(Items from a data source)
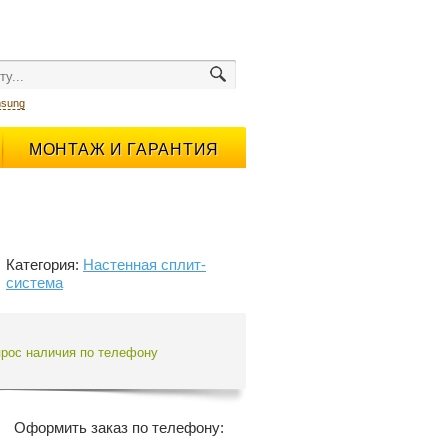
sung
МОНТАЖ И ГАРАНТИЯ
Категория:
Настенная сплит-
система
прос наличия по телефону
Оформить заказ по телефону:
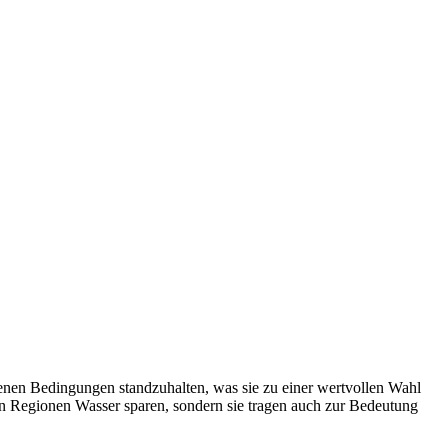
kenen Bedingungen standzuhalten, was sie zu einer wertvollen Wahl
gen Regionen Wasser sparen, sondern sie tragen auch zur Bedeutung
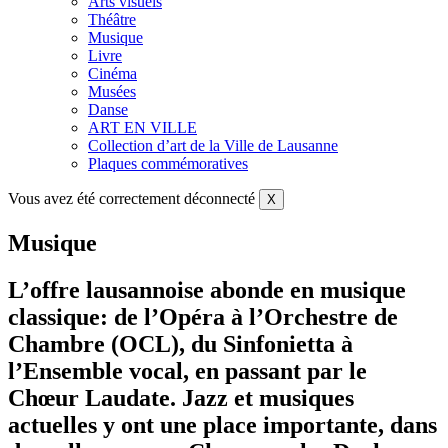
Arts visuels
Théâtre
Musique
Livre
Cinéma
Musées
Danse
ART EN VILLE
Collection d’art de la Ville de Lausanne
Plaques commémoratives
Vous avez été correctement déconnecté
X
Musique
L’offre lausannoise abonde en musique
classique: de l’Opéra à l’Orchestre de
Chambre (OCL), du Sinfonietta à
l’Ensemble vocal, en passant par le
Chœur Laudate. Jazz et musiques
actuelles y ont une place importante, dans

# Task objective
Give back an exact reproduction of the entries, with all pictures excluded.

# Task response
sung
МОНТАЖ И ГАРАНТИЯ
Категория:
Настенная сплит-
система
прос наличия по телефону
Оформить заказ по телефону:
kenen Bedingungen standzuhalten, was sie zu einer wertvollen Wahl
gen Regionen Wasser sparen, sondern sie tragen auch zur Bedeutung
Arts visuels
Théâtre
Musique
Livre
Cinéma
Musées
Danse
ART EN VILLE
Collection d’art de la Ville de Lausanne
Plaques commémoratives
Vous avez été correctement déconnecté
X
Musique
L’offre lausannoise abonde en musique
classique: de l’Opéra à l’Orchestre de
Chambre (OCL), du Sinfonietta à
l’Ensemble vocal, en passant par le
Chœur Laudate. Jazz et musiques
actuelles y ont une place importante, dans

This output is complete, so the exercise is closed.